The glass of water appears,
Dangling between the manicured red nails
“The boss has asked me to tell you,
he’s sorry to keep you waiting.
He’ll meet you shortly.”
I try my best to regain my trust in the limitlessness of the word - shortly
The Theory of Relativity - from a new perspective perhaps!!!

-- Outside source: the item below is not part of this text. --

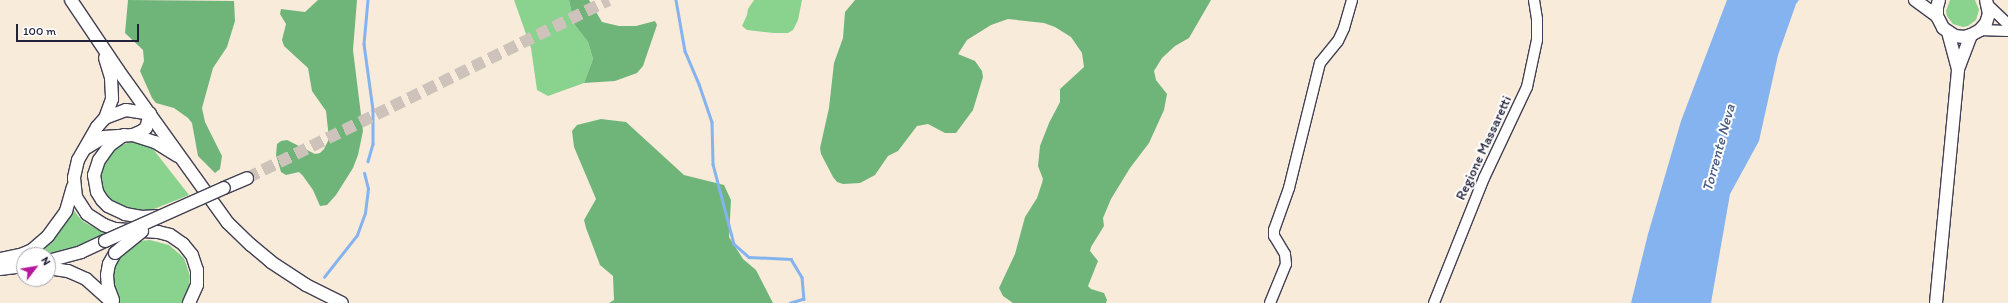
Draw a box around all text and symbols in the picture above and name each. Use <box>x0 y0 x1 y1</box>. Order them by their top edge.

“Let’s go for lunch and talk”,
The elusive boss of the ever-smiling Secretary comes out of his cabin,
With no one following him through the door
Was this a tele conference!!!!
The battle re-surfaces in a new avatar

“Sorry to keep you waiting for a little while,”
The CEO grins
“It happens.”
I stretch my jaw muscles to their extremities
The battle drowns in activity again

Weather, bombings, wars, capital market, ramp models
Occupy the CEO’s vocal chord and lips
With a liberal smattering of his confused vision of ‘my company’
In between
With his eyes darting between my necktie
And the low necklines of the lady on the other table
At last the meeting is happening.

And happens for a little less than three hours,
The content repeating itself in amazing regularity,
“I understand”,
I say, whenever he finds time to look into my eyes
Without a hint of the absolute confusion in my mind
I listen, pretend to listen and practice sleeping with eyes open
Waiting for the CEO to hear his own voice,
Which happens coincidentally at last,
Just when the lady on the next table stands up

“Ok, then. Do send in your proposal.
Let’s begin from Monday next.”
The CEO growls in his suave arrogance
With his eyes fixed
On the fast vanishing feminine silhouette
“Yeah. Sure”,
I mutter with my eyes fixed
On my credit card,
Stooping under the weight of the charge slip

I come out to face the sweltering metropolis,
With the Sun forcing its way through the hole
In the Ozone layer
The traffic snails before and past me in impatient laze,
The grey clouded western sky has orange linings
My mind thinks of the charge slip and the accidental gain

Everything happens as usual,
The sun sets in hazy smog,
Unknown cars honk next to me,
Birds chirp restlessly for a shelter
One more day ends in unhurried impatience.

08:22, 24 Jan 2015
Lessons from a learned pigeon

If you find a pigeon hovering over your laptop, don’t stop it from tweeting
If you do, don’t chase it
If you do, don’t scare it.
If you do, don’t scare it so much that it craps on your laptop
If you do and it does crap, don’t chase it again
If you do, don’t scare it further
If you do, don’t keep the windows shut
If you do, be gentle and open the window
While opening the window, don’t curse the pigeon in Hindi
(Pigeons don’t like their mothers and sisters subjected to human repression. And Indian pigeons know Hindi. Try Swahili instead. If you’re lucky, it hasn’t yet used its passport and has never been to Africa.)
If you do, say sorry and don’t anger it
If you do, don’t let it crap out of anger
If you do, don’t step on it
If you do, don’t slip n fall
If you do, don’t fall on your back
If you do, don’t let anyone be around
If you do, don’t let that one try hard not to laugh
If you do, don’t say I am okay
If you do, don’t keep lying down
If you do, don’t betray your helplessness
If you do, don’t refuse help
If you do, don’t go to your regular doctor
(He already knows your unseemly ways)
If you do, don’t give the gory pigeon-details
If you do, don’t let your doc get wild at the pigeon
If you do, don’t let your doc suffer the same fate as yours and your laptop a repeat insult
Take your doc’s advice and make a resolution not to chase the pigeon that craps on your laptop
Moral of the story – Pigeons love to tweet.